Example: Fixing String Issues#

data = {
    "State": ["Florida", "florida", "FL", "FL, USA", "Texas", "tx", "California"]
}
df_states = pd.DataFrame(data)
display(df_states)
State
0 Florida
1 florida
2 FL
3 FL, USA
4 Texas
5 tx
6 California
# Normalize case
df_states["State_cleaned"] = df_states["State"].str.lower()

# Remove suffix after comma
df_states["State_cleaned"] = df_states["State_cleaned"].str.split(",").str[0]

# Manual mapping for abbreviations
state_mapping = {"fl": "florida", "tx": "texas"}
df_states["State_cleaned"] = df_states["State_cleaned"].replace(state_mapping)

# Capitalize for neatness
df_states["State_cleaned"] = df_states["State_cleaned"].str.title()

display(df_states)
State State_cleaned
0 Florida Florida
1 florida Florida
2 FL Florida
3 FL, USA Florida
4 Texas Texas
5 tx Texas
6 California California

Now all the variants collapse into neat, consistent categories like "Florida", "Texas", "California".

Tip

Often, you can use fuzzy matching to guess the most likely correct values.

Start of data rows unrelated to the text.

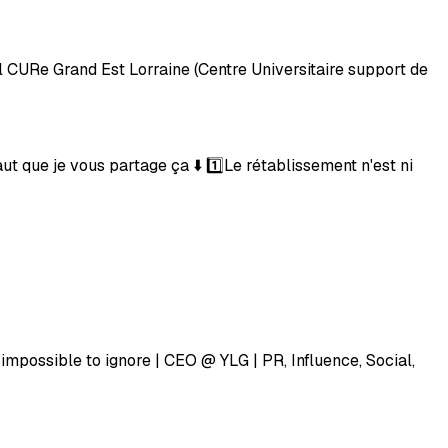
 CURe Grand Est Lorraine (Centre Universitaire support de
aut que je vous partage ça ⬇️ 1️⃣Le rétablissement n'est ni
ossible to ignore | CEO @ YLG | PR, Influence, Social,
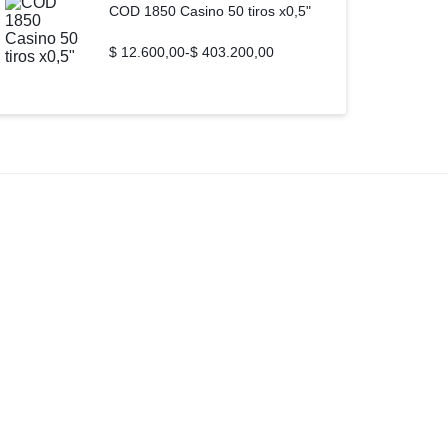
COD 1850 Casino 50 tiros x0,5"
$
12.600,00
-
$
403.200,00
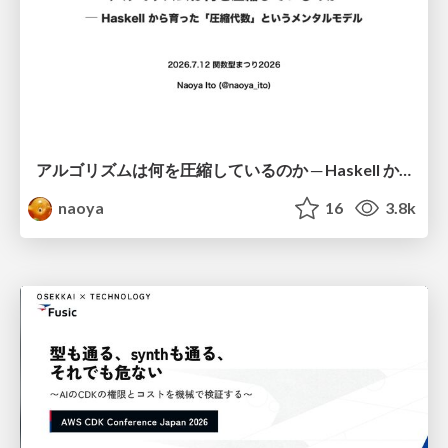
アルゴリズムは何を圧縮しているのか ─ Haskell から育った「圧縮代数」というメンタルモデル
naoya
16
3.8k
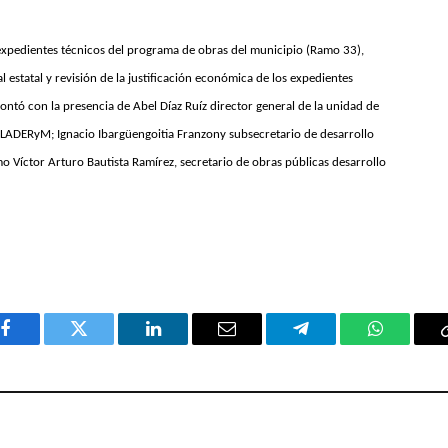
 expedientes técnicos del programa de obras del municipio (Ramo 33),
estatal y revisión de la justificación económica de los expedientes
ontó con la presencia de Abel Díaz Ruíz director general de la unidad de
EPLADERyM; Ignacio Ibargüengoitia Franzony subsecretario de desarrollo
 Víctor Arturo Bautista Ramírez, secretario de obras públicas desarrollo
Facebook
Twitter
LinkedIn
Email
Telegram
WhatsAp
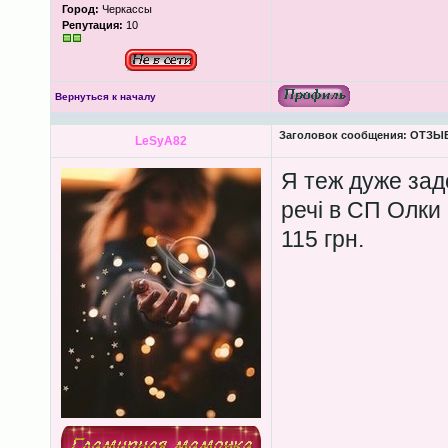
Город:
Черкассы
Репутация:
10
Вернуться к началу
Заголовок сообщения:
ОТЗЫВЫ
LeSyA82
Я теж дуже зад
речі в СП Олки 
115 грн.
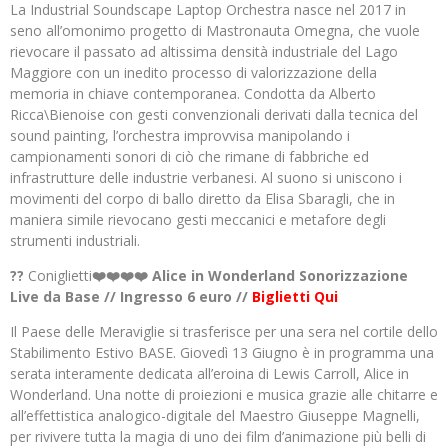
La Industrial Soundscape Laptop Orchestra nasce nel 2017 in
seno all’omonimo progetto di Mastronauta Omegna, che vuole
rievocare il passato ad altissima densità industriale del Lago
Maggiore con un inedito processo di valorizzazione della
memoria in chiave contemporanea. Condotta da Alberto
Ricca\Bienoise con gesti convenzionali derivati dalla tecnica del
sound painting, l’orchestra improvvisa manipolando i
campionamenti sonori di ciò che rimane di fabbriche ed
infrastrutture delle industrie verbanesi. Al suono si uniscono i
movimenti del corpo di ballo diretto da Elisa Sbaragli, che in
maniera simile rievocano gesti meccanici e metafore degli
strumenti industriali.
??
Coniglietti
❤️❤️❤️❤️ Alice in Wonderland Sonorizzazione
Live da Base // Ingresso 6 euro //
Biglietti Qui
Il Paese delle Meraviglie si trasferisce per una sera nel cortile dello
Stabilimento Estivo BASE. Giovedì 13 Giugno è in programma una
serata interamente dedicata all’eroina di Lewis Carroll, Alice in
Wonderland. Una notte di proiezioni e musica grazie alle chitarre e
all’effettistica analogico-digitale del Maestro Giuseppe Magnelli,
per rivivere tutta la magia di uno dei film d’animazione più belli di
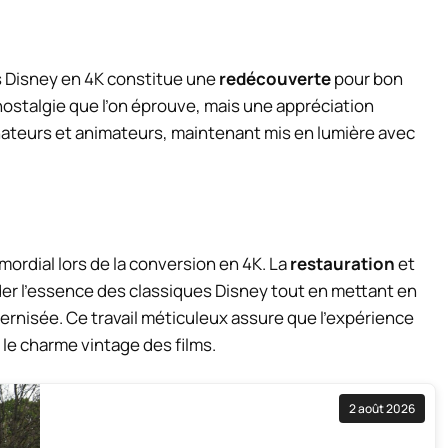
 Disney en 4K constitue une
redécouverte
pour bon
ostalgie que l’on éprouve, mais une appréciation
sinateurs et animateurs, maintenant mis en lumière avec
ordial lors de la conversion en 4K. La
restauration
et
er l’essence des classiques Disney tout en mettant en
ernisée. Ce travail méticuleux assure que l’expérience
 le charme vintage des films.
2 août 2026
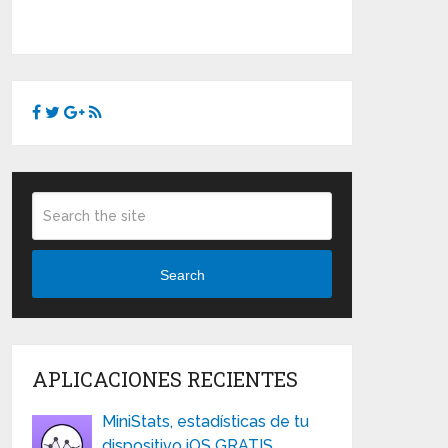
Search
APLICACIONES RECIENTES
MiniStats, estadísticas de tu
dispositivo iOS GRATIS …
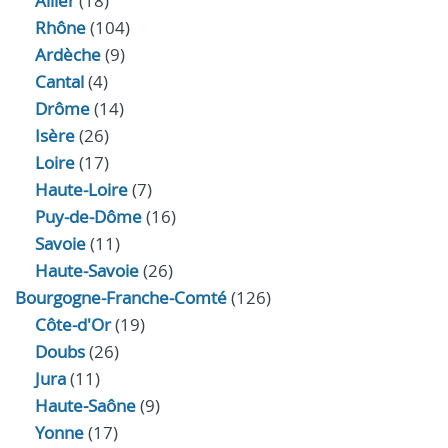
Allier
(18)
Rhône
(104)
Ardèche
(9)
Cantal
(4)
Drôme
(14)
Isère
(26)
Loire
(17)
Haute-Loire
(7)
Puy-de-Dôme
(16)
Savoie
(11)
Haute-Savoie
(26)
Bourgogne-Franche-Comté
(126)
Côte-d'Or
(19)
Doubs
(26)
Jura
(11)
Haute‑Saône
(9)
Yonne
(17)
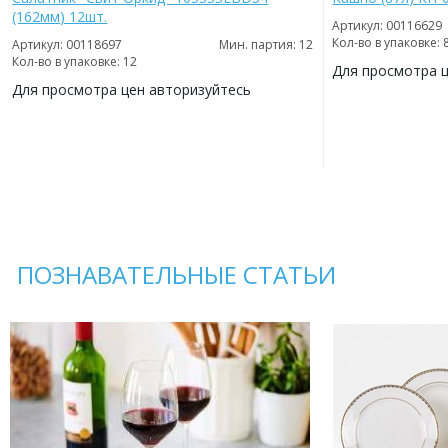
(162мм) 12шт.
Артикул: 00116629
Кол-во в упаковке: 
Артикул: 00118697
Мин. партия: 12
Кол-во в упаковке: 12
Для просмотра 
Для просмотра цен авторизуйтесь
ДОБАВИТЬ
В
ДОБАВИТЬ
ИЗБРАННОЕ
В
ИЗБРАННОЕ
ПОЗНАВАТЕЛЬНЫЕ СТАТЬИ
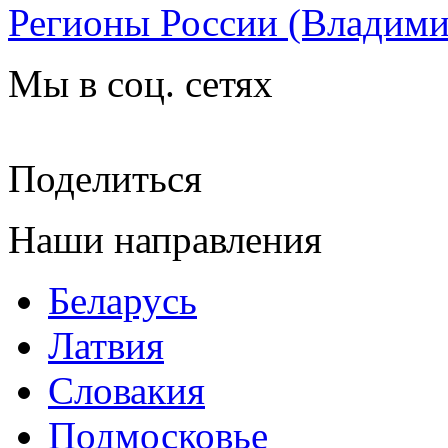
Регионы России
(Владими
Мы в соц. сетях
Поделиться
Наши направления
Беларусь
Латвия
Словакия
Подмосковье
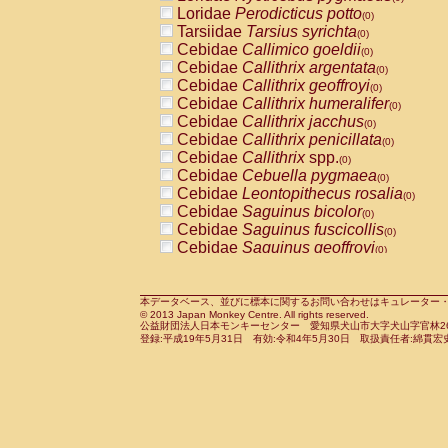
Pitheciidae
Callicebus cupreus
Loridae
Perodicticus potto
(0)
(0)
Pitheciidae
Callicebus donacophilus
Tarsiidae
Tarsius syrichta
(0
(0)
Pitheciidae
Callicebus moloch
Cebidae
Callimico goeldii
(0)
(0)
Pitheciidae
Callicebus torquatus
Cebidae
Callithrix argentata
(0)
(0)
Pitheciidae
Callicebus
spp.
Cebidae
Callithrix geoffroyi
(0)
(0)
Pitheciidae
Chiropotes satanas
Cebidae
Callithrix humeralifer
(0)
(0)
Pitheciidae
Pithecia monachus
Cebidae
Callithrix jacchus
(0)
(0)
Pitheciidae
Pithecia pithecia
Cebidae
Callithrix penicillata
(0)
(0)
Cercopithecidae
Cercocebus agilis
Cebidae
Callithrix
spp.
(0)
(0)
Cercopithecidae
Cercocebus galeritus
Cebidae
Cebuella pygmaea
(0)
Cercopithecidae
Cercocebus torquatu
Cebidae
Leontopithecus rosalia
(0)
Cercopithecidae
Cercocebus torquatus
Cebidae
Saguinus bicolor
(0)
Cercopithecidae
Cercocebus torquatu
Cebidae
Saguinus fuscicollis
(0)
Cercopithecidae
Cercocebus
hybrid
Cebidae
Saguinus geoffroyi
(0)
(0)
Cercopithecidae
Cercocebus
spp.
Cebidae
Saguinus imperator
(0)
(0)
Cercopithecidae
Lophocebus albigen
Cebidae
Saguinus labiatus
(0)
Cercopithecidae
Papio anubis
Cebidae
Saguinus leucopus
本データベース、並びに標本に関するお問い合わせはキュレーター・新宅勇太までお願い
(0)
(0)
© 2013 Japan Monkey Centre. All rights reserved.
Cercopithecidae
Papio cynocephalus
Cebidae
Saguinus midas
(
(0)
公益財団法人日本モンキーセンター 愛知県犬山市大字犬山字官林26番
Cercopithecidae
Papio hamadryas
Cebidae
Saguinus mystax
(0)
登録:平成19年5月31日 有効:令和4年5月30日 取扱責任者:綿貫宏
(0)
Cercopithecidae
Papio papio
Cebidae
Saguinus nigricollis
(0)
(0)
Cercopithecidae
Papio
spp.
Cebidae
Saguinus oedipus
(0)
(1)
Cercopithecidae
Mandrillus leucopha
Cebidae
Saguinus weddelli
(0)
Cercopithecidae
Mandrillus sphinx
Cebidae
Saguinus
spp.
(0)
(0)
Cercopithecidae
Theropithecus gelad
Cebidae
Aotus trivirgatus
(0)
Cercopithecidae
Macaca arctoides
Cebidae
Cebus albifrons
(0)
(0)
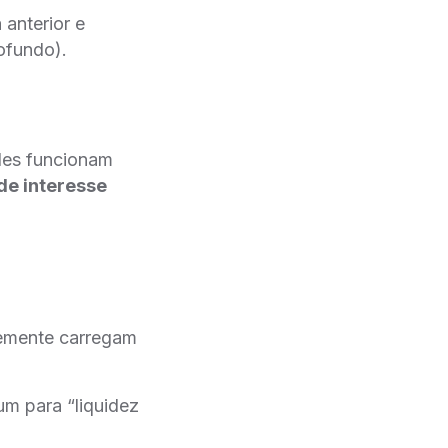
 anterior e
ofundo).
les funcionam
 de interesse
temente carregam
m para “liquidez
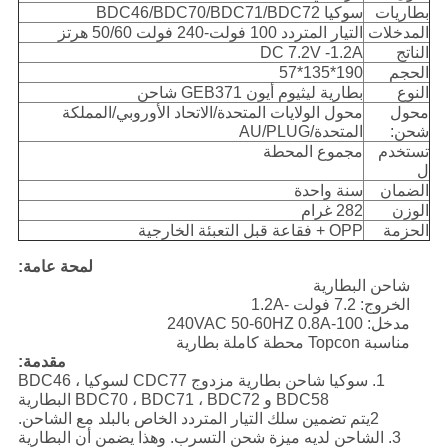
بطاريات
سوكيا BDC46/BDC70/BDC71/BDC72
المدخلات
التيار المتردد 100 فولت-240 فولت 50/60 هرتز
الناتج
DC 7.2V -1.2A
الحجم
190*135*57
النوع
بطارية ليثيوم أيون GEB371 شاحن
محول
محول الولايات المتحدة/الاتحاد الأوروبي/المملكة
شحن:
المتحدة/AU/PLUG
تستخدم
مجموع المحطة
ل
الضمان
سنة واحدة
الوزن
282 غرام
الحزمة
OPP + فقاعة قبل التعبئة الخارجية
لمحة عامة:
شاحن البطارية
الخروج: 7.2 فولت -1.2A
مدخل: 100-240VAC 50-60HZ 0.8A
مناسبة Topcon محطة كاملة بطارية
مقدمة:
1. سوكيا شاحن بطارية مزدوج CDC77 لسوكيا BDC46 ،
BDC58 و BDC70 ، BDC71 ، BDC72 البطارية
2يتم تضمين سلك التيار المتردد الخاص بالبلد مع الشاحن.
3. الشاحن لديه ميزة شحن التسرب. وهذا يضمن أن البطارية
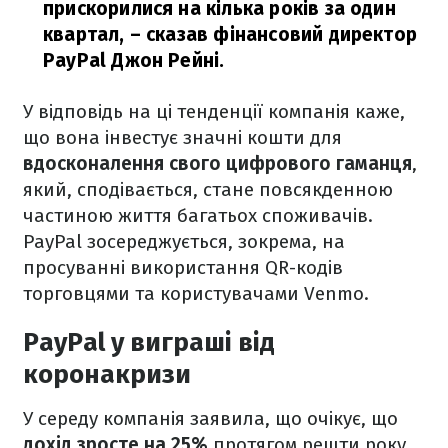
прискорилися на кілька років за один
квартал,
– сказав фінансовий директор
PayPal Джон Рейні.
У відповідь на ці тенденції компанія каже,
що вона інвестує значні кошти для
вдосконалення свого цифрового гаманця
,
який, сподівається, стане повсякденною
частиною життя багатьох споживачів.
PayPal зосереджується, зокрема, на
просуванні використання QR-кодів
торговцями та користувачами Venmo.
PayPal у виграші від
коронакризи
У середу компанія заявила, що очікує, що
дохід зросте на 25%
протягом решти року,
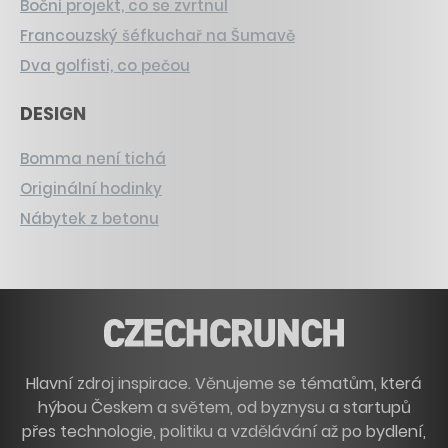
Boční projekt, co se zvrtnul
Francouzský šéfkuchař na Šumavě
Dva golfisti, co pečou
DESIGN
Bomma není tichá
Originální hodinky
Nábytek z betonu
Hlavní zdroj inspirace. Věnujeme se tématům, která
hýbou Českem a světem, od byznysu a startupů
přes technologie, politiku a vzdělávání až po bydlení,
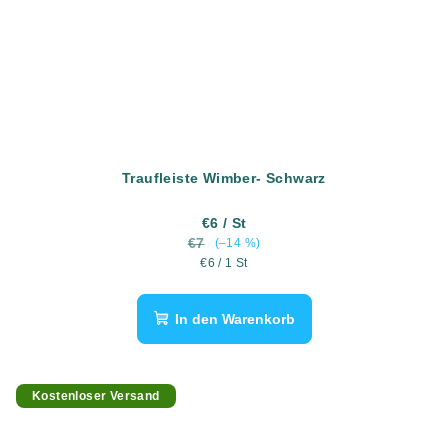
Traufleiste Wimber- Schwarz
€6
/ St
€7
(–14 %)
Verkaufspreis:
€6 / 1 St
In den Warenkorb
Kostenloser Versand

Fuzzy matching works by calculating similarity scores based on the overlap between your input and a set of expected values.

You can learn more about fuzzy matching here.

In Python, a popular library for this is fuzzywuzzy.

4.1.3.3. Other Issues#

Sometimes, certain columns require special formats. Examples include dates, addresses, and other structured fields. In such cases, we often need to come up with creative solutions to standardize these values and salvage as much data as possible.

Example: Standardizing Date Formats#

Suppose we have a dataset where dates are stored inconsistently:

data = {
    "Event": ["A", "B", "C", "D"],
    "EventDate": ["2024-01-15", "15/02/2024", "March 3, 2024", "2024.04.01"]
}

df = pd.DataFrame(data)

df
Event EventDate
0 A 2024-01-15
1 B 15/02/2024
2 C March 3, 2024
3 D 2024.04.01

As we can see, there are four different formats:

  • ISO (YYYY-MM-DD)

  • European (DD/MM/YYYY)

  • Textual month

  • Dotted format

You can standardize all dates using pd.to_datetime(), which tries to infer and parse:

df["EventDate_Parsed"] = pd.to_datetime(df["EventDate"], dayfirst=True, errors="coerce")

df
/tmp/ipykernel_2659/4161777420.py:1: UserWarning: Parsing dates in %Y-%m-%d format when dayfirst=True was specified. Pass `dayfirst=False` or specify a format to silence this warning.
  df["EventDate_Parsed"] = pd.to_datetime(df["EventDate"], dayfirst=True, errors="coerce")
Event EventDate EventDate_Parsed
0 A 2024-01-15 2024-01-15
1 B 15/02/2024 NaT
2 C March 3, 2024 NaT
3 D 2024.04.01 NaT

Note

  • dayfirst=True helps interpret ambiguous formats.

  • errors="coerce" will convert unparseable entries to NaT so you can catch them.

This ensures all dates are in a consistent, usable datetime format for further analysis or modeling.

Note

Based on your data, you should come up with small logics or tricks that serve your purpose. These solutions may not always be the most elegant, but they are often fast, practical, and effective in improving the quality of your dataset.